The “R” in RPCV stands for “Returned”—which of course I won’t technically be until Monday. I’ve been asked how easily I expect to make the transition back to the U.S.; I’m not sure. I’m lucky to have a full schedule for the next few months—Baton Rouge, Suzanne’s wedding in North Carolina, a mini-reunion in Austin, submitting my Berkeley application, and moving to the Bay and finding a job (anyone need a roommate? anyone want to hire me to… do… stuff?)—so at the moment at least I’m expecting it to be a happy reunion of motherland and prodigal daughter. Most volunteers travel around a bit after their service, but at this point I’d be ready to go straight home even if I didn’t need to get back for the wedding. As I explained to the hat-seller who accosted me at the bus stop today and spent ten minutes trying to talk me out of money, my home address, and/or a visa to the U.S.: I’m tired.

There are some things I will miss:

  • Being able to solve most household maintenance problems with rope, a nail bent into a S-hook, and/or a bucket.
  • Donkeys braying, especially when one sets off all the others within earshot.
  • Thunderstorms and clouds. (A wall of wind and dust rolling in at sunset, lightning on the horizon.)
  • The illusion that I’m doing something noble.
  • Dance parties and long conversations with fellow PCVs.
  • Care packages and hand-written letters.
  • Cheap and plentiful mangos and papayas.
  • Cold bissap from a plastic baggie.
  • Having the time to read all the books and authors I never would have gotten around to otherwise.
  • Sleeping on the Tamba house roof and waking up to the sunrise.
  • Stunning people by speaking their language.
  • Talking about people right in front of them because they don’t speak my language.
  • Being able to make children cry just by looking at them.
  • Bandi Bah.
  • My village family.

Some things I can take or leave:

  • Crapping in a hole.
  • Making friends by insulting someone’s last name and calling them a bean-eater or a thief.
  • Eating any number of things that I’ve picked up off the ground.
  • Not understanding 90% of the conversations around me.
  • Calling a day a success if I accomplish one thing.
  • Being on a first-name basis with all of my friends’ bodily functions.

And some things I’m ready to be done with:

  • Strangers shouting “toubab” at me.
  • That traveling anywhere in a vehicle is flirting with death and dismemberment.
  • Bugs constantly invading my personal space (mosquitos, flies, earwigs, giant demon spiders).
  • Being treated like a truant teenager by parts of an organization that I devoted two years of my life to.
  • Sheep.
  • Having to bargain for the simplest of purchases—and suspecting that I’m getting ripped off just for being white.
  • Non-ironic conversations about celebrity gossip.
  • That the vast, overwhelming, and otherwise depressingly huge majority of romantic advances here are unwanted, if not outright offensive.
  • That all of my public actions attract an audience, which is usually happy to provide unsolicited commentary and/or statements of the obvious.
  • Village food. (With the notable exception of nankatan.
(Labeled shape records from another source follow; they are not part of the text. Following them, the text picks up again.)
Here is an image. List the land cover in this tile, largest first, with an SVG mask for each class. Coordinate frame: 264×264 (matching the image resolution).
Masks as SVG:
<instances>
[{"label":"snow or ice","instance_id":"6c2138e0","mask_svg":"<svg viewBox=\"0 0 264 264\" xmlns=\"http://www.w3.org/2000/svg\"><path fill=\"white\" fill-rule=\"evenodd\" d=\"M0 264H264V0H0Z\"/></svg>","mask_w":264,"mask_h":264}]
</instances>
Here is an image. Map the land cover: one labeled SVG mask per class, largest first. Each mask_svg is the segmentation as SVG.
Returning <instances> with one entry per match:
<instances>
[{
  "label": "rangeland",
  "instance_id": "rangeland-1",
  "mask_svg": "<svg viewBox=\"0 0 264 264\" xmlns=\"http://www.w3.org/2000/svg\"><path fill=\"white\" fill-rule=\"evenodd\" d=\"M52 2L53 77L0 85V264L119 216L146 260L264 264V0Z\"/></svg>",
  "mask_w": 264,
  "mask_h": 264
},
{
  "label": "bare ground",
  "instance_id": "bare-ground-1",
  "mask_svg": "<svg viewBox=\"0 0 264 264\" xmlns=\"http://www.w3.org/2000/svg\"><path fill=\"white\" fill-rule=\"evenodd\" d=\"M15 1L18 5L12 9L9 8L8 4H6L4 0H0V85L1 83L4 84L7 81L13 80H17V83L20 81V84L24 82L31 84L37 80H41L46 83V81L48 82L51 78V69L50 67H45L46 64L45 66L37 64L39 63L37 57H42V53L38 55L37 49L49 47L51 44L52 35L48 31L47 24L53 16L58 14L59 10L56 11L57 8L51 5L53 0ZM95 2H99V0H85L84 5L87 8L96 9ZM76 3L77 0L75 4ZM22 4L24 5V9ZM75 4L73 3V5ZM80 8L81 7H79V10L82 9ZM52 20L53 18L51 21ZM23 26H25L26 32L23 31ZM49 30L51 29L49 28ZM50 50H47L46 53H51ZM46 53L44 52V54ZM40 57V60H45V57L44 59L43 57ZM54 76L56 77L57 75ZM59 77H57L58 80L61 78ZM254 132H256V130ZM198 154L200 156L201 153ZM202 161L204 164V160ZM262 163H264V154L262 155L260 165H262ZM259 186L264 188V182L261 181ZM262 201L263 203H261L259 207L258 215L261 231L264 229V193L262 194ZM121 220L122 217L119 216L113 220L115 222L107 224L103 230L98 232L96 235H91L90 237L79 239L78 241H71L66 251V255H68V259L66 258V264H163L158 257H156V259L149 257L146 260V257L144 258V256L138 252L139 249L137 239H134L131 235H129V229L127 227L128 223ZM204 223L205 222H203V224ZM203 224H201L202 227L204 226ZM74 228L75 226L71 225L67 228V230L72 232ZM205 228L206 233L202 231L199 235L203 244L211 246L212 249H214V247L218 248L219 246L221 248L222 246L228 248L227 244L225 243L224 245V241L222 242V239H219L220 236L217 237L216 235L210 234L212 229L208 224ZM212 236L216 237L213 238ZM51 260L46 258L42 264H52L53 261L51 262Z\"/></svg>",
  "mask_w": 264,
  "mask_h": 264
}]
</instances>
And maybe leaf sauce. Oh, and fish balls.)
  • Having to accept that women are second-class citizens here.
  • Guilt and boredom and guilt over my boredom and frustration over my guilt and my boredom, ad infinitum.
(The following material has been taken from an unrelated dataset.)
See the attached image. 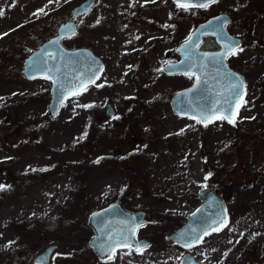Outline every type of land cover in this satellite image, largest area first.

Tomorrow I go to Thiès for the new stage’s site announcements, where I’ll meet my replacement. I’m excited to have a chance to talk with him/her before I leave.
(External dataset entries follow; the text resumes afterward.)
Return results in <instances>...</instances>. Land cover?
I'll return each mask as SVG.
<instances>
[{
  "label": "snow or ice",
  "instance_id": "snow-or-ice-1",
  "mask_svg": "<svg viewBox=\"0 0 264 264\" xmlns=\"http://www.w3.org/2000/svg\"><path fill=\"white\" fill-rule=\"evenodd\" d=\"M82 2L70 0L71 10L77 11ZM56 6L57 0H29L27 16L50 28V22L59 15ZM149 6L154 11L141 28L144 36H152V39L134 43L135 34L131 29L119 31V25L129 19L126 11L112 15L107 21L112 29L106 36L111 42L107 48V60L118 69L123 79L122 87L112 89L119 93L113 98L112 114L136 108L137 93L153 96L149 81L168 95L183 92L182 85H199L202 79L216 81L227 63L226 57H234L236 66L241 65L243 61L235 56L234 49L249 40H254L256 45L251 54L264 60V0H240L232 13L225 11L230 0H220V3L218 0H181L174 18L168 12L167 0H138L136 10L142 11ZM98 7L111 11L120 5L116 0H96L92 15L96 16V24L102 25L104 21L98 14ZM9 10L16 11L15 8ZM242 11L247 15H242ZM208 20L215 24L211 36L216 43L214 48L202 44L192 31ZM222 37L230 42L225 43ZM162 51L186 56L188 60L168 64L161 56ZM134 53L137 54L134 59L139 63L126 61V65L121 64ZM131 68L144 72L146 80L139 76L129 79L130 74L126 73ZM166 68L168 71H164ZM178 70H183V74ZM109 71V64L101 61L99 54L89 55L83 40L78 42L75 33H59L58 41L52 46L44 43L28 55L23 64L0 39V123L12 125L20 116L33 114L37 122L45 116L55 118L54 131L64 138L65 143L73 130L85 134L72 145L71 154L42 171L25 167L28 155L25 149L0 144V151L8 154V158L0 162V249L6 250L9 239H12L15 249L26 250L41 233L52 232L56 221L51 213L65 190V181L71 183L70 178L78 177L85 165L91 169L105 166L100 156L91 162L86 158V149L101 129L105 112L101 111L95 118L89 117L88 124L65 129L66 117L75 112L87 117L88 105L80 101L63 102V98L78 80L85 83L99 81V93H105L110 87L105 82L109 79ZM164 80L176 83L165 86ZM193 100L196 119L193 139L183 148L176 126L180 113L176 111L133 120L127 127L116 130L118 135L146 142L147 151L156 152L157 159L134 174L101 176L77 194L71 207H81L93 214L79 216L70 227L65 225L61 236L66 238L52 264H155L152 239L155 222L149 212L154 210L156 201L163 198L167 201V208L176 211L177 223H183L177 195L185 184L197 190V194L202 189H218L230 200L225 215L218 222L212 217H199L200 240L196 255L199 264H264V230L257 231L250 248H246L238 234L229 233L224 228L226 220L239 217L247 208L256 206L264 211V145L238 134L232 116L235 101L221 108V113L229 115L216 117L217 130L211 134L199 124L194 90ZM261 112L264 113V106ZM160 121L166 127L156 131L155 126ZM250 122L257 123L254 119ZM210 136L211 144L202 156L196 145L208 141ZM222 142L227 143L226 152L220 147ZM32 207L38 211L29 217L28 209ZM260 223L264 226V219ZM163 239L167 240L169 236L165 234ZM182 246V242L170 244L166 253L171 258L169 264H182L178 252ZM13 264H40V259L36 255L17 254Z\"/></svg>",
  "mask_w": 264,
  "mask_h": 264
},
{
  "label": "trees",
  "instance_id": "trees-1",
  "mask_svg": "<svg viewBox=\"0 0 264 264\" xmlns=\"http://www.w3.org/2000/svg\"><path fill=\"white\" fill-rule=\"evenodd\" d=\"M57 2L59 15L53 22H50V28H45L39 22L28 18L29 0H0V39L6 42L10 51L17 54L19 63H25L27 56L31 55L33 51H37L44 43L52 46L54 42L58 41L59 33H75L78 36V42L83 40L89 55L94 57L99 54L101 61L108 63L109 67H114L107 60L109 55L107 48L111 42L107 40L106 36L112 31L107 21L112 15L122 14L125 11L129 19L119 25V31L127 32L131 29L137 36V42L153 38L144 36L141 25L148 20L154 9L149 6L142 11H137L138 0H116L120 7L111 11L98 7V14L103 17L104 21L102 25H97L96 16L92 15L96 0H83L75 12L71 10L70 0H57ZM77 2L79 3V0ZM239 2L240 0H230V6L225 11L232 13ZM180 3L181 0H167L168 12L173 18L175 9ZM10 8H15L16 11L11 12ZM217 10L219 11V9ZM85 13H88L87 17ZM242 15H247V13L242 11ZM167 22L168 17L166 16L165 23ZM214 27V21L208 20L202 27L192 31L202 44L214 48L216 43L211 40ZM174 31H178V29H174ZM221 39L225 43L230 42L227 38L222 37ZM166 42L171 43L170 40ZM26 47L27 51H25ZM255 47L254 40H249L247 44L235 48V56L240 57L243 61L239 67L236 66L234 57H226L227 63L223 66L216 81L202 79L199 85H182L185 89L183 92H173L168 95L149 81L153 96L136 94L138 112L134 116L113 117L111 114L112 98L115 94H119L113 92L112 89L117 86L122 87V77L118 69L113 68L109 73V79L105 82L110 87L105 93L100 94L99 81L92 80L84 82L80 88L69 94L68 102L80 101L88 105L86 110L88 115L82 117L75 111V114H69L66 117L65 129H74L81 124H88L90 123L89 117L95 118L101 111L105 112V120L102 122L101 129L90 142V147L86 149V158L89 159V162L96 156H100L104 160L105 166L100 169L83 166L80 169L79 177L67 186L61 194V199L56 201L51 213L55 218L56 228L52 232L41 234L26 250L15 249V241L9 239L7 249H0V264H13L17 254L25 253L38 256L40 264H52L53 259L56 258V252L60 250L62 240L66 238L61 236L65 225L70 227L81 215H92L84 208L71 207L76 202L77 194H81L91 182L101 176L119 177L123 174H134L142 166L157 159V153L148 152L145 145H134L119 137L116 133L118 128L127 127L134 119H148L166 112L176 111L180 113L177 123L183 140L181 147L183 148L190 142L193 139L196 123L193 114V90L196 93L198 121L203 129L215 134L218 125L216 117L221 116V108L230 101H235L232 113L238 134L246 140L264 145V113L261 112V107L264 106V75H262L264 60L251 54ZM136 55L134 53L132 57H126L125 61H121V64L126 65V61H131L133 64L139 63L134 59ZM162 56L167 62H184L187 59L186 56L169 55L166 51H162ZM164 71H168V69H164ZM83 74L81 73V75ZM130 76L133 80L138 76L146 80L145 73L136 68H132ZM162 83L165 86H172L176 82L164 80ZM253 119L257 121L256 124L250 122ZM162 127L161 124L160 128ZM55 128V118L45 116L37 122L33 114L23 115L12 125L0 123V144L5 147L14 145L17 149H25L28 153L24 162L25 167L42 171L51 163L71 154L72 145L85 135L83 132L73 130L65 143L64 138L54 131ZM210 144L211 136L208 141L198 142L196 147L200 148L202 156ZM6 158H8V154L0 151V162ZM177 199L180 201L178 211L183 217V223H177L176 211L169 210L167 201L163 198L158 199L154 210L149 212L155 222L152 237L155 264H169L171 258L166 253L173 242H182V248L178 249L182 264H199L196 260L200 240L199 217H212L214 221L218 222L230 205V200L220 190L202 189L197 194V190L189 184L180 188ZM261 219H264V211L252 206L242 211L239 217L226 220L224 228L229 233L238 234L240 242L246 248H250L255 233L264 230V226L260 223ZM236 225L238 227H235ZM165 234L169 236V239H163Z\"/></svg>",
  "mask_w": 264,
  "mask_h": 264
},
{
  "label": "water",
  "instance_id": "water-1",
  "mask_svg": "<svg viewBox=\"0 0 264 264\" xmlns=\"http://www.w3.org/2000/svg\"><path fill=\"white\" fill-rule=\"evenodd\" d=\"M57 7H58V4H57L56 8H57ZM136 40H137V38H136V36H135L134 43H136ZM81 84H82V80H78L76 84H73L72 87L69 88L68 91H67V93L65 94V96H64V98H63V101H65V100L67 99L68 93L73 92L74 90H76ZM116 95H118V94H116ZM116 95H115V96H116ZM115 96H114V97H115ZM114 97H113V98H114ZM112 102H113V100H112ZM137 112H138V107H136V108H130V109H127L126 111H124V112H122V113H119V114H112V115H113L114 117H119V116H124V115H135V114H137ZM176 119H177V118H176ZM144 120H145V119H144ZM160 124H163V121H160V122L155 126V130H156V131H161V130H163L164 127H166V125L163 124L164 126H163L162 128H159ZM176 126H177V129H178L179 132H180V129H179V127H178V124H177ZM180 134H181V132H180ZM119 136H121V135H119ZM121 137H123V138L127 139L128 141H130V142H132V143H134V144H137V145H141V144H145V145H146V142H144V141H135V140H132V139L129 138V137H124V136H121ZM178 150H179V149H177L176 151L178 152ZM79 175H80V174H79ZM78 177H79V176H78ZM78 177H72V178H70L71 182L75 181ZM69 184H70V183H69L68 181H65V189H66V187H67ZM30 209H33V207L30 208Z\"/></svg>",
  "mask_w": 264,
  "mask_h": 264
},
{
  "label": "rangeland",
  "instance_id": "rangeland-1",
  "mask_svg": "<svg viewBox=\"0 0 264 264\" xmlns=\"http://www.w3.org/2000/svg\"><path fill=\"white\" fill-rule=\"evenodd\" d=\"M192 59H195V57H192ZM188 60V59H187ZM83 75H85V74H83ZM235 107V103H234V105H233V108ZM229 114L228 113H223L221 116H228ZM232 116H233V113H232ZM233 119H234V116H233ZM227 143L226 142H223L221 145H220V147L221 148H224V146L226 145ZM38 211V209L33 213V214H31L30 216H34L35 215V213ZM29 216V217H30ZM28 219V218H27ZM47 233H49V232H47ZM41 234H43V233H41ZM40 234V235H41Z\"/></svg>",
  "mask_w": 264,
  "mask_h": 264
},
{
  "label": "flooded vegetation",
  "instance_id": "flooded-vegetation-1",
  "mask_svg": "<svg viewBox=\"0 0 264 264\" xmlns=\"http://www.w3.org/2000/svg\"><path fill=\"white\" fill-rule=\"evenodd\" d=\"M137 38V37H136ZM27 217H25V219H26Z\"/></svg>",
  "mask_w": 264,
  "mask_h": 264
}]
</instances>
2 replies on “the R + a few lists”

Hi Clare,

Reading this made me laugh out loud, not because it was funny (though it was) but because it reminded me of an extremely similar list I sent via handwritten letter to my parents after about a year at site in the Fouta. And it also made me sad, because of the things I also miss, including one on your “take or leave” list and one on your “will not miss” list, and because I still miss those things so much later. I love your blog – see you in Berkeley, inshallah.